Variations in VoIP equipment clocks:
All VoIP timing is dependant on internal clocks. These
clocks are not precisely identical (there‟s no need for synchronization in typical VoIP
communications). This means that that overall timing of packets varies between the sending
unit (at the voting receiver) and the receiving unit (at the voter location), and eventually
(typically within hours) this will add up to a sufficient total delay to cause the receiving unit‟s
jitter buffer to either empty or overflow. This will occur, for example, if continually streaming
audio is used to send pilot tone. At this time, the voter will experience either a gap in audio (if
the jitter buffer had emptied and is being refilled) or a sudden jump ahead in the audio content
(as the jitter buffer “dumps” excess packets). Both of these are problematic to throughput
audio at the moment they occur, but this process also creates, during and afterwards, a
constantly changing throughput delay variation that builds up to the duration of the jitter buffer
before recycling. These potential delay variations are far too long to allow proper voting
operation.
There are four main voting performance issues related to improper relative timing between the
receipt of audio & control signals (COR) from the remote RX sites:
The voter can only vote sites that are declared unsquelched – if COR or pilot tone
arrives out of sync between the various sites, the voter may have already selected a poor
quality site before a better site has declared itself unsquelched and eligible for voting.

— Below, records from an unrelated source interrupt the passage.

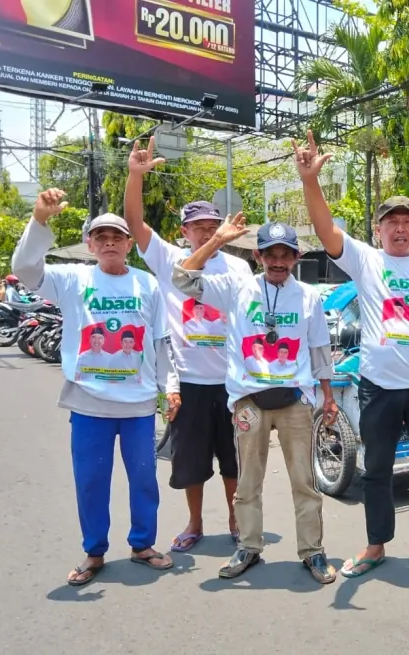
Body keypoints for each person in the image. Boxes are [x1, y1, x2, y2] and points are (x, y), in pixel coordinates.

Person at [294, 131, 409, 581]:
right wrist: (310, 181)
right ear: (378, 229)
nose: (399, 228)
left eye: (407, 221)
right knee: (377, 471)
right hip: (378, 386)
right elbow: (326, 230)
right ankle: (375, 545)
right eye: (391, 221)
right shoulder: (367, 261)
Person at [11, 188, 179, 586]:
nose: (109, 243)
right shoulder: (72, 279)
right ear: (90, 244)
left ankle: (142, 545)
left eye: (117, 237)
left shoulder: (147, 285)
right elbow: (25, 269)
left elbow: (160, 341)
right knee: (91, 481)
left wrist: (171, 386)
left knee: (143, 478)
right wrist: (38, 221)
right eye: (100, 237)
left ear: (128, 246)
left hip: (138, 403)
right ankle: (94, 551)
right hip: (88, 403)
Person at [172, 215, 341, 583]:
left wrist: (327, 397)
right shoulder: (236, 288)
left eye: (285, 254)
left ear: (296, 257)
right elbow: (182, 277)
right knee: (248, 481)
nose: (278, 262)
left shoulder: (308, 295)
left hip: (295, 400)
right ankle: (248, 546)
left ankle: (312, 551)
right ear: (258, 258)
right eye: (270, 255)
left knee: (304, 481)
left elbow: (319, 349)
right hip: (250, 401)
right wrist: (216, 240)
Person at [124, 138, 253, 553]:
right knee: (190, 463)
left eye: (212, 225)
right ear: (184, 231)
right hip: (188, 382)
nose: (207, 231)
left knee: (234, 459)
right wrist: (135, 177)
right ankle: (195, 522)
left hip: (232, 382)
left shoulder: (238, 266)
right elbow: (135, 222)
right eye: (198, 226)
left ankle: (236, 519)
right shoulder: (168, 259)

An unsquelched site with no audio (due to a gap in packet reception or during the filling
of an empty jitter buffer) looks like clean, fully quieted signal and will be voted.
Variations in audio timing between sites results in gaps and echoes if the voting process
calls for a transition between sites during a field transmission.
Variations in audio timing can result in improper voting because the voter is not
comparing receiver signals at the same relative times. Analog voters use the quantity of
total high frequency spectral content as a measurement of noise. There is some speech
content included in these high frequency content measurements. This doesn‟t affect
non-IP linked voting systems because the same speech content is found in all sites at the
same time.
The site-to-site audio delay variations can be no greater than approximately 30 ms to insure
proper voting performance. This degree of time-synchronization is extremely difficult to
achieve between multiple IP/VoIP paths.